**TASKS FOR THIS EXERCISE**
1. In the Linux distros text, what did the Signal 11 error message point to?
2. Continue the Linux distros text from the point where it stops.

──────── TEXT

LinuxOneAndOneIs2

Distros

Timeline

When I decided to come back to Gnu/Linux, I first installed Red Hat. No real selection process, I just happened to have the disks for it laying around.

It sucked.

Sorry, but it did. In fairness, it was several years old by then, and I was fairly clueless myself. But it really, genuinely, sucked. Numerous things didn't work, and because it tried to be helpful and do it all for me, when it couldn't do it for me, I had no idea how to do it myself. All the helpful stuff got in the way. Plus, it kept on crashing. I wiped it off my hard drive and, after some research, bought & installed Slackware 9.1

Or, tried to. After painstakingly choosing each package that I did or didn't want, the bloody thing crashed, and I had to do it again. And it crashed. Time after time, it would get mostly thru the install and then crash.

Eventually, I did the tiniest install possible, and then installed everything from within a functional but sparse installation. Eventually, it worked. But still crashed regularly.

At this point, I decided something was badly wrong, and went hunting for the cause. I found it. The error message, Signal 11, was indicative of hardware problems. The software was fine, my PC was crap. Coincidentally, shortly afterwards a a power surge fried the PSU and I had an excuse to buy a new one.

I spent a lot of time on the new one: I ordered every component and assembled it myself. Everything was cross-checked for quality and Linux compatibility. I installed Slack again, and this time it screamed through the install like a rocket. No crashes, everything installed in minutes. Great

I learned a lot about Slack and Gnu/Linux over the next few months. But there were a few things I didn't like.

Firstly, far too often, I would hear about a bit of software and think "Sounds great, I'll download that!" only to discover I already had it installed. KDE and Gnome were responsible for a lot of this, but not all. I didn't like not knowing what I had installed.

Secondly, I didn't like the package management. I didn't like being reliant on unofficial packages because I didn't know how to compile from source myself, I didn't like the manual dependency checking, I didn't like the amount of effort it was to keep up to date.

────────────────
──────── EXTRACTED INFORMATION

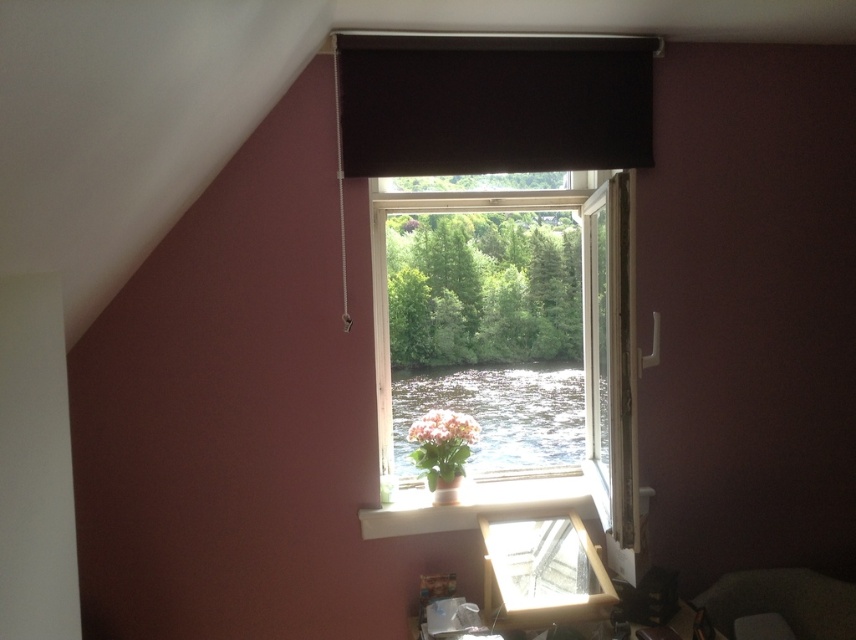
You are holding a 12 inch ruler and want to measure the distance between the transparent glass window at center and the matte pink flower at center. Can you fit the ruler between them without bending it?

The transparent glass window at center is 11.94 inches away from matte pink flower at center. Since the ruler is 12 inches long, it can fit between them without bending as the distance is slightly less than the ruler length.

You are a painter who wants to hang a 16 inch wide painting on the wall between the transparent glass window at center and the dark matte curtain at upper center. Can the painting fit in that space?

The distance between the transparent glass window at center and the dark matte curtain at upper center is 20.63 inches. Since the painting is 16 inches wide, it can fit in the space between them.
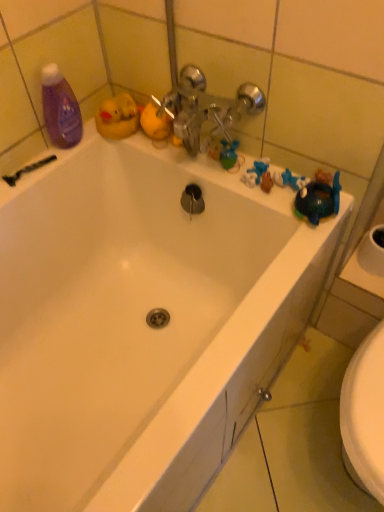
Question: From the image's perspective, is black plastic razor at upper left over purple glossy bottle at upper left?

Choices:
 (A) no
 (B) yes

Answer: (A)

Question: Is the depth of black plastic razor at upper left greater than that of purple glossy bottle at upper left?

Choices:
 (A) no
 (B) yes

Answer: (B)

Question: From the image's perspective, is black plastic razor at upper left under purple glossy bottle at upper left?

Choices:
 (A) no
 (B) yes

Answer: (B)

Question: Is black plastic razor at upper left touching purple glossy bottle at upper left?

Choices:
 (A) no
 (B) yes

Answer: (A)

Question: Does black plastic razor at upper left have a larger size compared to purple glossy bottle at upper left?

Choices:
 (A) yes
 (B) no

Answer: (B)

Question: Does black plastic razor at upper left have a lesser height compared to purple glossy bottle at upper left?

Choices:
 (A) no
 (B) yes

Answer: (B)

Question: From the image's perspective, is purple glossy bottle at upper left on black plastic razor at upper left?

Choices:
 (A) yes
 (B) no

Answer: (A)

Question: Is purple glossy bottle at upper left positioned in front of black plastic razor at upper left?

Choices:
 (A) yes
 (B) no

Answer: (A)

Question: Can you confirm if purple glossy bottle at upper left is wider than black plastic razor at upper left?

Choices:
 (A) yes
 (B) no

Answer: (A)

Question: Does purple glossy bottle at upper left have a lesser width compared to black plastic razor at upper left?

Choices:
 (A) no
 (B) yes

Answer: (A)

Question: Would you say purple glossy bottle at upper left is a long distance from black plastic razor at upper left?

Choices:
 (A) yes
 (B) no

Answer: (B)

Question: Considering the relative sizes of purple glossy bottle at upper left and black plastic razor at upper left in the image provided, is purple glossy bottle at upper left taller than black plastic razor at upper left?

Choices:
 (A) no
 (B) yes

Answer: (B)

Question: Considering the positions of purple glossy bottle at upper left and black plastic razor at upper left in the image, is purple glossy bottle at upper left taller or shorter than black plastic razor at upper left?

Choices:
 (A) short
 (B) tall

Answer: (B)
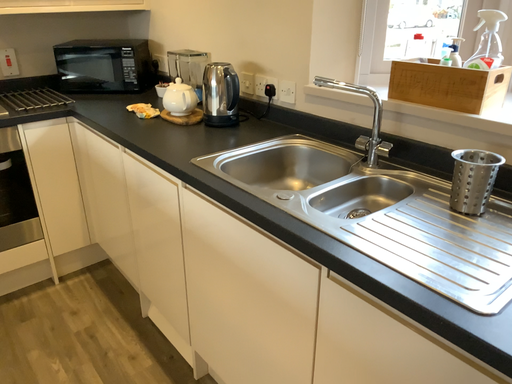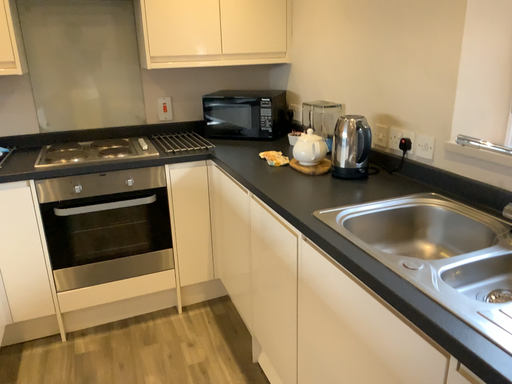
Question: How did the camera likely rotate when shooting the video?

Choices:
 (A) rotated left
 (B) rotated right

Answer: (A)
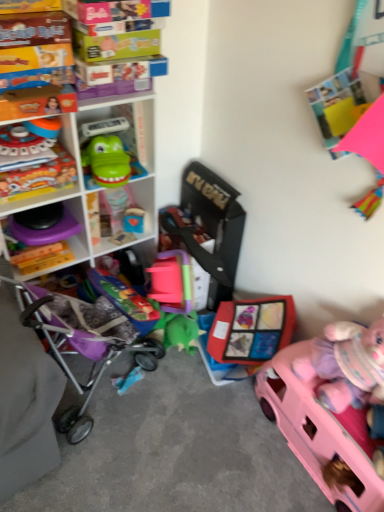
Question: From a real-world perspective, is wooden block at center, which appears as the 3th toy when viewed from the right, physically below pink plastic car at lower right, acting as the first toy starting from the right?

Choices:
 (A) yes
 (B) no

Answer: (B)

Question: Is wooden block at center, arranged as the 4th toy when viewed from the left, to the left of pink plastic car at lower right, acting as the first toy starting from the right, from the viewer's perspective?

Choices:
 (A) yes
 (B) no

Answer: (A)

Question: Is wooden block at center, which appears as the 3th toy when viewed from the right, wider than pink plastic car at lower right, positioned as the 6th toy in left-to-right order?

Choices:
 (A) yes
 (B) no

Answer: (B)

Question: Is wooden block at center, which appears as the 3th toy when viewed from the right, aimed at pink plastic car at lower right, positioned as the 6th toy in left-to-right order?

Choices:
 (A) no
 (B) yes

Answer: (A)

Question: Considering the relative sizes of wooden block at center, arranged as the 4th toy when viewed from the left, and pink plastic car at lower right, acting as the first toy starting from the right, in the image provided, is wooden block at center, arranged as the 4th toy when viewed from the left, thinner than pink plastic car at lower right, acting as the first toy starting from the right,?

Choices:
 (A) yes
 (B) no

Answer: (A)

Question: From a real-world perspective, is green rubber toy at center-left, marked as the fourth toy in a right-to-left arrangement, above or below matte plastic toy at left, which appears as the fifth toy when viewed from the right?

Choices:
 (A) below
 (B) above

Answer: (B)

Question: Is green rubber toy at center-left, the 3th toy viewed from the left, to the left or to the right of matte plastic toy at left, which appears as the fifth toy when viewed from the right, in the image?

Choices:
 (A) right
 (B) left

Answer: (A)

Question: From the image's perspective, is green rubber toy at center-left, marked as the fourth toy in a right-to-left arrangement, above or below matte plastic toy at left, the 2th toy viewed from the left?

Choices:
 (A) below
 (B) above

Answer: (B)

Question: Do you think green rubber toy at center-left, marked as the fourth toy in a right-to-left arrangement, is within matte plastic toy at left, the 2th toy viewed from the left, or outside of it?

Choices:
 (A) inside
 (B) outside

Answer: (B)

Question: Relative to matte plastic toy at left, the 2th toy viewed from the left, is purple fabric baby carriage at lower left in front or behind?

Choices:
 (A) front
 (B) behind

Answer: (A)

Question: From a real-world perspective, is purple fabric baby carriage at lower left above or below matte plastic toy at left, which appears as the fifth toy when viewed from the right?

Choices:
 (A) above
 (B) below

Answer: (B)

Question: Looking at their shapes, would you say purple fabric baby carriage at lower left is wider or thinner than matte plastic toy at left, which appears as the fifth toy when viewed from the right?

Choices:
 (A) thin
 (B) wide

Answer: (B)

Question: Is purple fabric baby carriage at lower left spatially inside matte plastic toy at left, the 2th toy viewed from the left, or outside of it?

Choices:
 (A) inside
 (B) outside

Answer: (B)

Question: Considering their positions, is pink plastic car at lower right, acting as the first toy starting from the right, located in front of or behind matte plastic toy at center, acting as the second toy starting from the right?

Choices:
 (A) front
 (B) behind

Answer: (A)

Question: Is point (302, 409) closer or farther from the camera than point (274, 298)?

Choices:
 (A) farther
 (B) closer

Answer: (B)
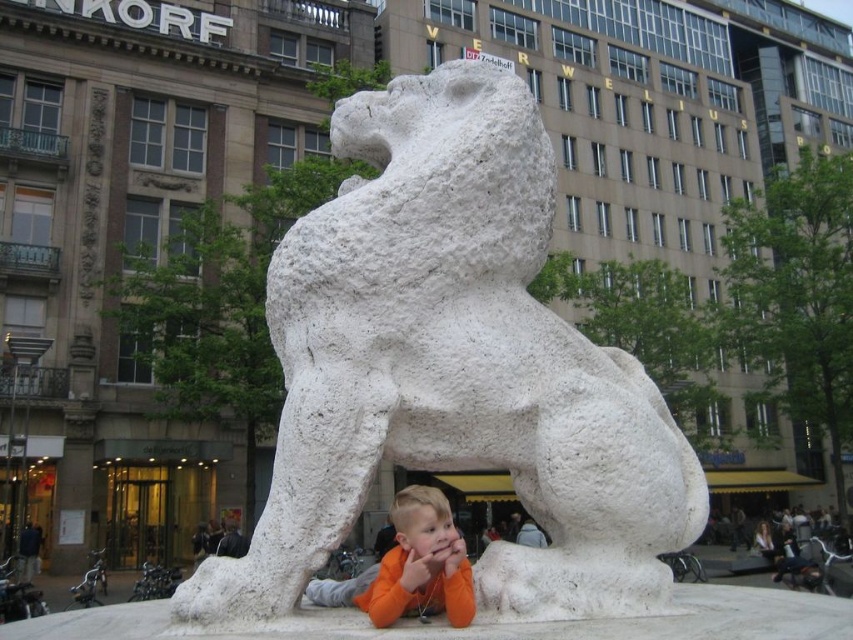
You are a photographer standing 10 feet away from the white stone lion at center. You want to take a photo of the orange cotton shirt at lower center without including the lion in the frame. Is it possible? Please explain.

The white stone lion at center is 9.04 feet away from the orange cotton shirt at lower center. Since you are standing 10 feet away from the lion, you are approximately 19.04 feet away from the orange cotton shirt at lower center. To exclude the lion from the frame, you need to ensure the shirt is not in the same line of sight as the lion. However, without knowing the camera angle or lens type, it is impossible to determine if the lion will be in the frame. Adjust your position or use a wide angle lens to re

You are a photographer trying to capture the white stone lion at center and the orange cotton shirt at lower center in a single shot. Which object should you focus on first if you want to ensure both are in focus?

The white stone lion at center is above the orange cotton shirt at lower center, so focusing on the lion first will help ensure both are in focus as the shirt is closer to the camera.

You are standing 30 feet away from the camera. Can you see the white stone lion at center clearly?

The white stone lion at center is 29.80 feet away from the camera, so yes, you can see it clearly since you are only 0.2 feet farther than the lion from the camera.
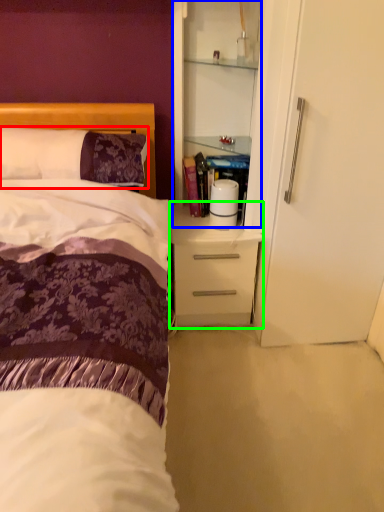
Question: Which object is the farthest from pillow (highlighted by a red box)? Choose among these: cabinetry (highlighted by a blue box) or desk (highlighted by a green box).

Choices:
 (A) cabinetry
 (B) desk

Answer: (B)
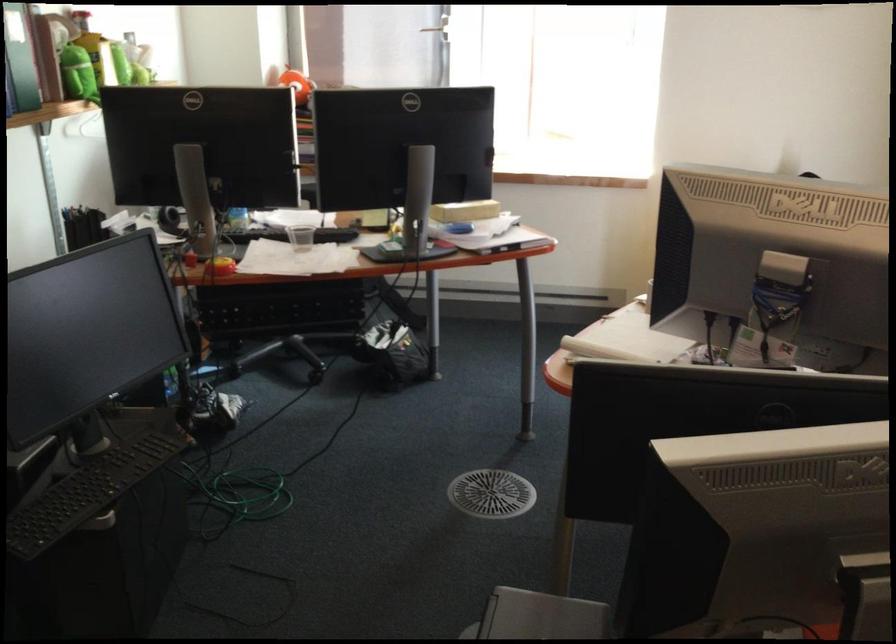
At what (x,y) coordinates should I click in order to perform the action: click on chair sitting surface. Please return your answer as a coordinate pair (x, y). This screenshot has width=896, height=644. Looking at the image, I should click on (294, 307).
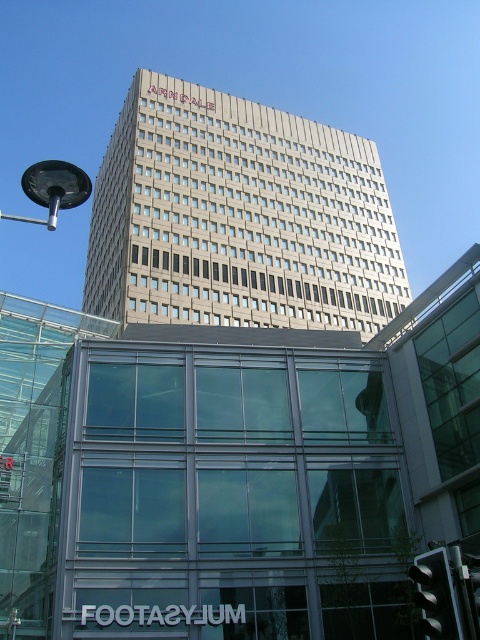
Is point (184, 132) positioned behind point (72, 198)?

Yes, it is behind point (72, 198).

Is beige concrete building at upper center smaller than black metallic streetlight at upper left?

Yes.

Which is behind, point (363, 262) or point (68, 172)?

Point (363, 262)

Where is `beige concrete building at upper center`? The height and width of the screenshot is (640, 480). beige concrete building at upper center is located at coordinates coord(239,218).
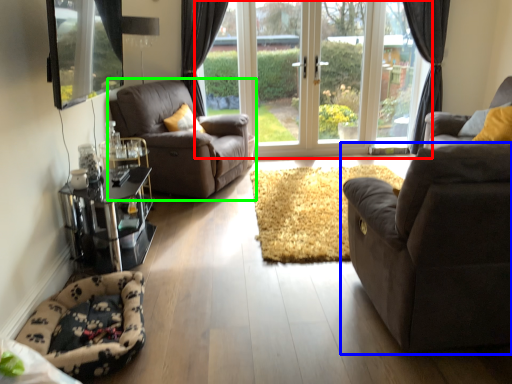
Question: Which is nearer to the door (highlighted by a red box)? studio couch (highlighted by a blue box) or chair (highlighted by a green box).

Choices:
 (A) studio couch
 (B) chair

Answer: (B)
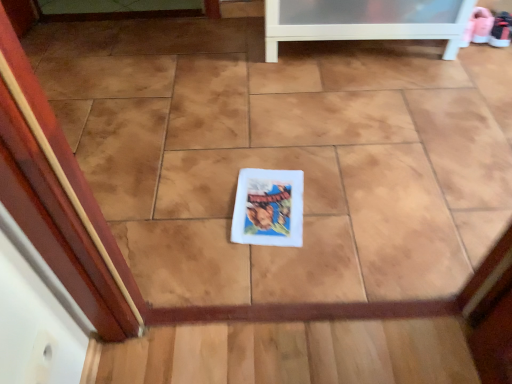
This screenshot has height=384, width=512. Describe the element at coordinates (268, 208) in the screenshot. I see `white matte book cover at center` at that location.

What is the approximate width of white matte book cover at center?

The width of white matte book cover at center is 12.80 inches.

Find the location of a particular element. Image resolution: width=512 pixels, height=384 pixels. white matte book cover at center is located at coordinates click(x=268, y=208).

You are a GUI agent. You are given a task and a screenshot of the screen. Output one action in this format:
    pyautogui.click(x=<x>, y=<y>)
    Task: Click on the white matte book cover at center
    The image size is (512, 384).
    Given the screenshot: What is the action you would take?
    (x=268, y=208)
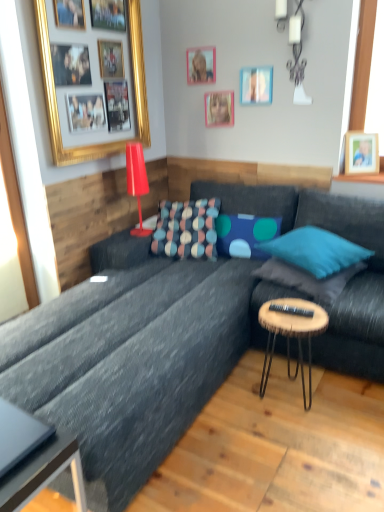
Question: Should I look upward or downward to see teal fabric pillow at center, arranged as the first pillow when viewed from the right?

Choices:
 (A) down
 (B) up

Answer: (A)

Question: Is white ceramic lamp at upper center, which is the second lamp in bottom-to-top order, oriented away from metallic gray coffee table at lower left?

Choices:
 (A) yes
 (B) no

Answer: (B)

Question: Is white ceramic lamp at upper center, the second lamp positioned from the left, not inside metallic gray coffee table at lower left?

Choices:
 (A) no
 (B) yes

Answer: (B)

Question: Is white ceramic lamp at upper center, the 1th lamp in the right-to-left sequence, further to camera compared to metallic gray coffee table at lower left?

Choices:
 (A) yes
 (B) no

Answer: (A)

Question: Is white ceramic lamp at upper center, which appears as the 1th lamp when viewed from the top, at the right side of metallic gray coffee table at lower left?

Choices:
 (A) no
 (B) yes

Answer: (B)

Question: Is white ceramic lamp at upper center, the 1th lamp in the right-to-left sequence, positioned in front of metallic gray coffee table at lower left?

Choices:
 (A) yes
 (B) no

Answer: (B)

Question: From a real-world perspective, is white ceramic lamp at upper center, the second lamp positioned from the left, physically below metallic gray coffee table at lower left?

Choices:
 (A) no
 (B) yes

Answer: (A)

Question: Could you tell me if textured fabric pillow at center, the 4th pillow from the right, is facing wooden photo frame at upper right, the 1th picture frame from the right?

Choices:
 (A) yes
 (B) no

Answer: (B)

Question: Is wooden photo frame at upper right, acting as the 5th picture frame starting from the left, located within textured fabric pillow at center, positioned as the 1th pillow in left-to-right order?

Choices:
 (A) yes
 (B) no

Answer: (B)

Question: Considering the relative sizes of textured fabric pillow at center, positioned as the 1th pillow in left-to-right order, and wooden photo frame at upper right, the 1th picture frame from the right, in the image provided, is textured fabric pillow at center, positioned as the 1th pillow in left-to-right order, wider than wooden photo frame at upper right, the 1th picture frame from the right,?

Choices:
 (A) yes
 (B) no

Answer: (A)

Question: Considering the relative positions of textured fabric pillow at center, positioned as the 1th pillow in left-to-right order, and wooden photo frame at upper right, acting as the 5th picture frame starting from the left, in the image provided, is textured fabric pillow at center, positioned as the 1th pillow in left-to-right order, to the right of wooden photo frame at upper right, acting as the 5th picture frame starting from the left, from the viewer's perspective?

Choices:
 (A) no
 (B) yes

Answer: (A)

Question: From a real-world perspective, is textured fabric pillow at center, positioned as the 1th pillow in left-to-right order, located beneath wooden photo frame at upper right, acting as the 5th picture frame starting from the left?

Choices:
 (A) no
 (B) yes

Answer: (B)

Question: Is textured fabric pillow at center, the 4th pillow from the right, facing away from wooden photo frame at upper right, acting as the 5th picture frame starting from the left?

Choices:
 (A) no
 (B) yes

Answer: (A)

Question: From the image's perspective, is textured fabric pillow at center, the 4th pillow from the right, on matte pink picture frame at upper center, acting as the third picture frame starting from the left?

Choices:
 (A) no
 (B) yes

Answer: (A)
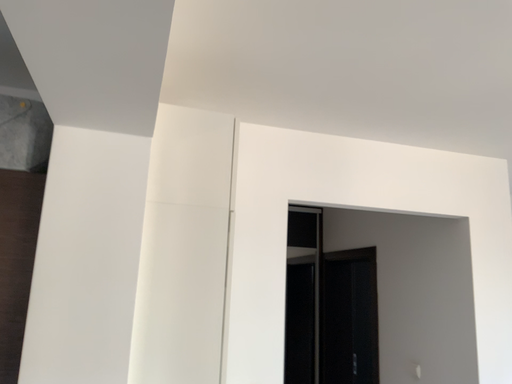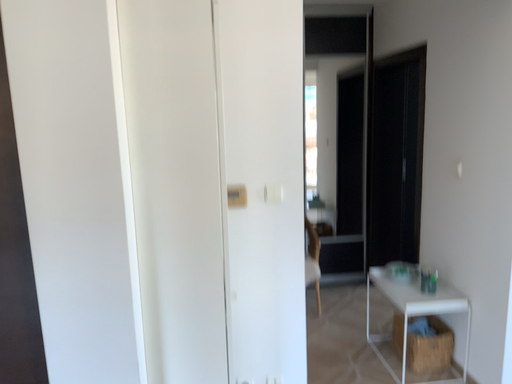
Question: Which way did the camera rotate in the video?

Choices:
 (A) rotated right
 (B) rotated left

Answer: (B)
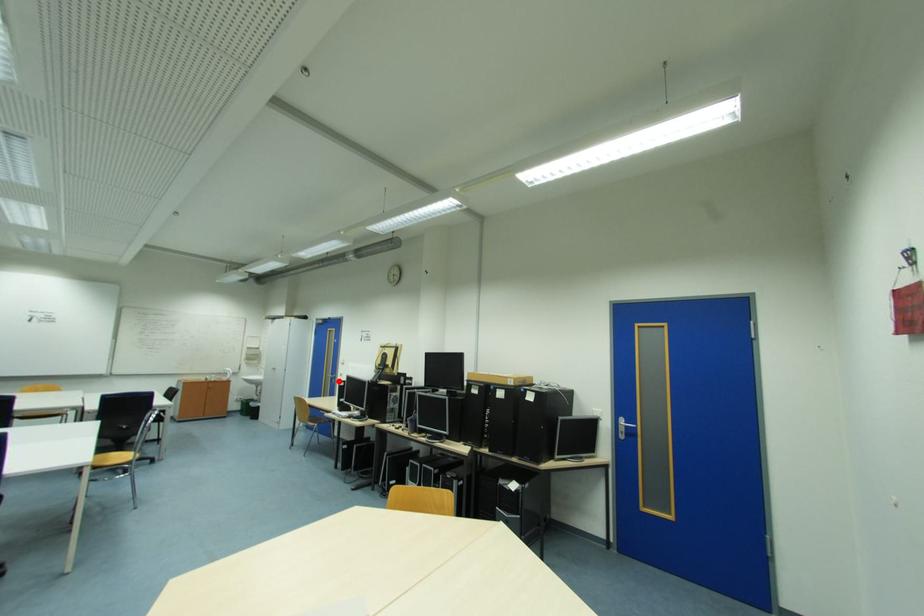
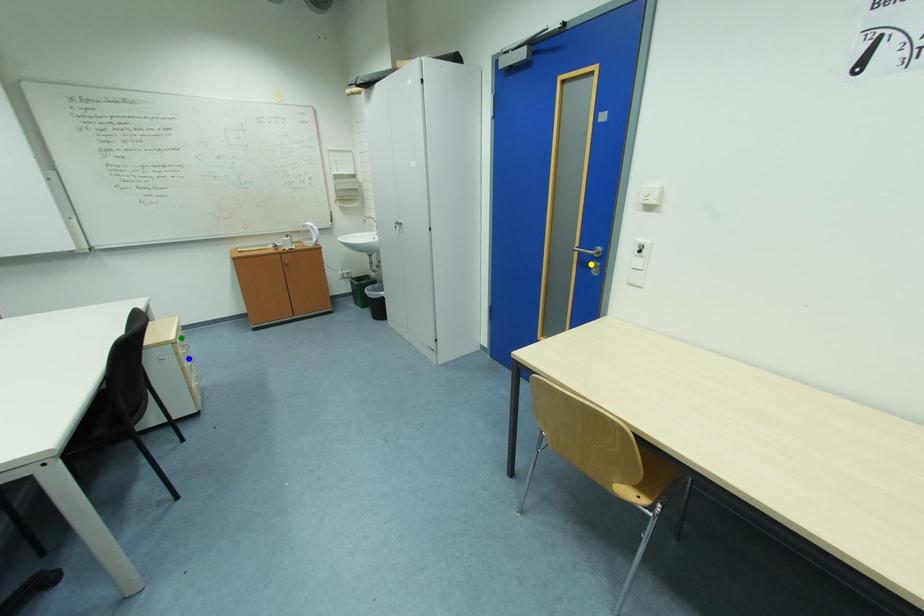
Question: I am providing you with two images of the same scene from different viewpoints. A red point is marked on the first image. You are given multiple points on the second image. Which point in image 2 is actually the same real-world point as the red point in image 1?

────────────────

**RESULTS IN ORDER**
1. It pointed to hardware problems.

2.
After upgrading to Slack 10 and having a multitude of problems, I gave up. Slack had become slow and buggy, and I hadn't got the heart to fix it. I added a partition to my hard drive, and began installing LFS.

As a cure for CompilingFromSourcePhobia, LFS is hard to beat. It's a worthwhile distro for anybody who wants to learn a few things about Linux, GNU, and FOSS. If nothing else, it makes you appreciate how much work package managers take off your hands. Thanks to LFS, I finally acheived a working custom kernel and understood how compiling works.

But after I had gotten Xorg and FVWM and Firefox installed, I again lost heart. I had had to chase down so many dependencies to get this far that, once again, I had no idea what was installed on my PC. And now that the challenge of getting it working was gone, I was left with a working but not terribly functional distro.

I decided that now, finally, it was time I got myself a distro with a good automated package manager. I dismissed RPMs, and decided it was either Debian or Gentoo that I needed. Appreciating the benefits of compiling-from-source, and liking the online documentation, I went with Gentoo.

Or tried to. I burned the iso to CD, rebooted, and went straight into my normal Grub screen. BIOS settings were fine, my install CD just wouldn't boot. I tried to take the "install from another distro" path, but it all went pear-shaped and I gave up.

Until I saw a Linux magazine with a Gentoo DVD - a full Stage 1 install with no downloading. wOOt! At last, I might stand a chance.

Nope, the DVD wouldn't boot. *sob*

Finally, I tried to kludge my way through a compromise between the instructions for installing from a DVD and the instructions for installing from an existing distro. To my surprise, I managed it. I wound up with a working Gentoo distro.

Some heavy use of Portage later, and I had just about all the functionality back that I'd had with Slackware, plus extra stuff like a 2.6 kernel and Xorg translucency.

Ever since then, I've used Gentoo and been persistently impressed. No distro, even Slackware, makes it so easy (and so necessary) to really understand how all the GNU and Linux stuff fits together. The online documentation and support is second to none. The only downside is it takes a lot more disk space than the other distros. But I can live with that.

One other distro deserves a mention, although it isn't installed on my PC. It's a Live CD, less famous than Knoppix, but IMHO superior in many ways. It's called DamnSmallLinux, and it fits on a 50MB business card. I know this for sure, as I downloaded and installed it on one. (And made a donation at the same time, as I hadn't bought one of their own very cool CDs).

Knoppix is a great LiveCD, but I don't like it as a rescue CD - far too much software involved.

DSL, in contrast, has so little space it can't help but be a nice minimal distro. It's easy to use the CLI and get things done. What's more, I can take it anywhere because it can live in my wallet's credit card holder. It's actually much more intuitive than Knoppix, even though it's tiny. And it's a lot less downloading to do to keep current. It's my rescue disk of choice, and a very cool Linux demo CD as well.